Con il sistema francese, solo chi spinto da passione e motivazione sarà disposto a mettere sul piatto della bilancia il rischio di investire un anno del proprio studio per accedere al secondo anno di corso. Questo tipo di modello, sarà di per se’ una forma di deterrente.
A chi sostiene cosa faranno i ragazzi che non passano, non sfiora l’idea che questo problema è già una realtà. Cosa fanno i ragazzi restati fuori dala graduatoria? Molti di loro non riescono ad iscriversi ad altee facoltà, sempre a causa dei test ingresso, e restano in stand by per un anno: il nostro Paese spreca in questo mondo le enrgie ed il potenziale dei suoi giovani!
Il rettore della Sapienza parla di scelte di ripiego qualora si fallisse il primo anno. E’ quello che succede a molti ragazzi che scelgono di iscriversi in Biologia, Chimica, Farmacia ma che in realtà desideravano fequentare medicina. Ricordiamo che tutte le facoltà scientifiche, ormai, prevedono uno sbarrammento all’ingresso. E anche su questo ci si dovrebbe interrogare.
C’è però una considerazione da fare sull’importazione del modello francese tout court.
I ragazzi d’oltralpe hanno programmi di studio più brevi, fatti soprattutto di dispense. In Italia, basta guardare qualsiasi sito accademico per rintracciare programmi di esame e bibliografia, rendendosi conto che in un colpo unico, non si possa chiedere ai ragazzi di essere testati su più di 12 mila pagine di programma.
Quindi? Si riformino i programmi!
Se invece non venissero riformati, non si dovrebbe somministrare un test finale bensì imporre uno standard di qualità: come una media molto alta e un certo numero di esami. Dopo di che, quei crediti per gli esami dati, qualora non si accedesse al secondo anno, renderli spendibili in altre facoltà.
Ho lanche letto che non si può mettere nella mai dei professori questa responsabilità. Questa frase è scioccante. Nelle mani di chi, se non delle Università e loro corpi docenti, dovrebbe essere riposta la responsabilità di formare e selezionare gli studenti più capaci?
Chiudo con una nota personale.
Ho dato il test 3 volte: l’anno scorso l’ho mancato per 5 posti perché il ministro Carrozza ha chiuso le graduatorie con un coup de théâtre inaspettato. Ci sono infatti posti vacanti che non sono stati assegnati.
La mia preparazione è equiparabile a coloro che son passati. Ho già una laurea, sono oggettiva nella mia autovalutazione. E che quando arrivo a sedermi, l’idea di giorcarmi il futuro in 100 minuti, mi fa tremare i polsi.
Ora, io mi sento in prigione perché non ho alcuna chance di autodeterminarmi. Mi sono ammalata nel 2011, e ne sono venuta fuori aggrappandomi all’idea che avrei potuto realizzare la mia vocazione professionale, messa a tacere negli anni, per ragioni troppo personali da speigare. Ora, sto lentamente precipitando nell’angoscia e nella paura. Cosa farò di me? Io continuo a vedermi come medico tra 10 anni. Voglio raggiungerla quella persona che mi aspetta nel futruro. Il mio Paese, impedendomelo mi castra, mi umilia, mi toglie speranza.

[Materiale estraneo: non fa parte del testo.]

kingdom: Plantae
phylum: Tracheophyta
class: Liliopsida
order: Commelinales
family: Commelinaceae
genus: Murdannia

Eppure la Costituzione (artt 3 e 4 Cost.) mi ha illusa che autodeterminarmi e scegliere come partecipare alla vita sociale ed economica del mio Paese fosse un mio pieno diritto.

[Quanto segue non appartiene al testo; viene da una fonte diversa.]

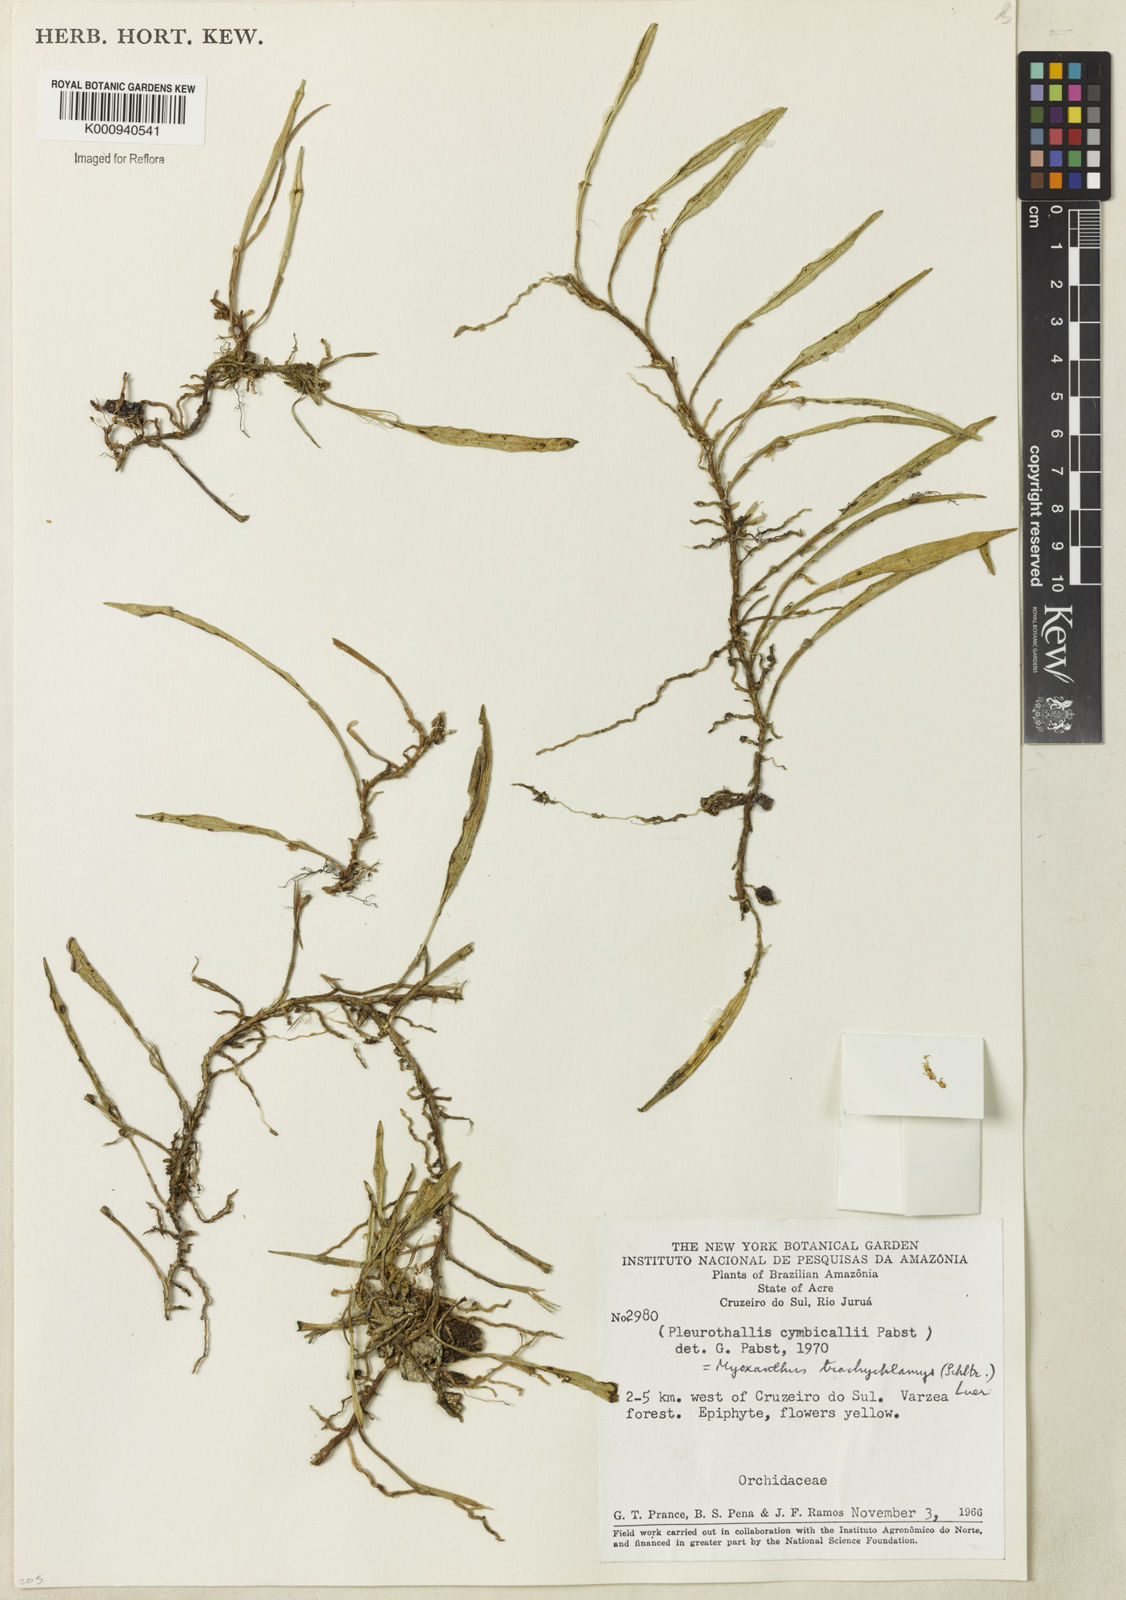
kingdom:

Io credo che sia più giusto il metodo attuale, sotto vari aspetti più o meno soggettivi… ma il motivo che accomuna quasi tutti, soprattutto in questi tempi, sia il dispendio di soldi e sacrifici che si spendono in quell’anno di “anticamera” . . . i soldi preziosi che deve investire una famiglia, libri costosi, trasporti ecc. . . . il desiderio e la convinzione di uno studente matura dentro sé e che può vedersi sbarrata non entro un ora ma nell’arco di un anno.
ps: sul discorso fatiscenza e incapacità gestionale di grandi numeri nelle strutture universitarie, purtroppo è un’altra realtà di cui tenere conto.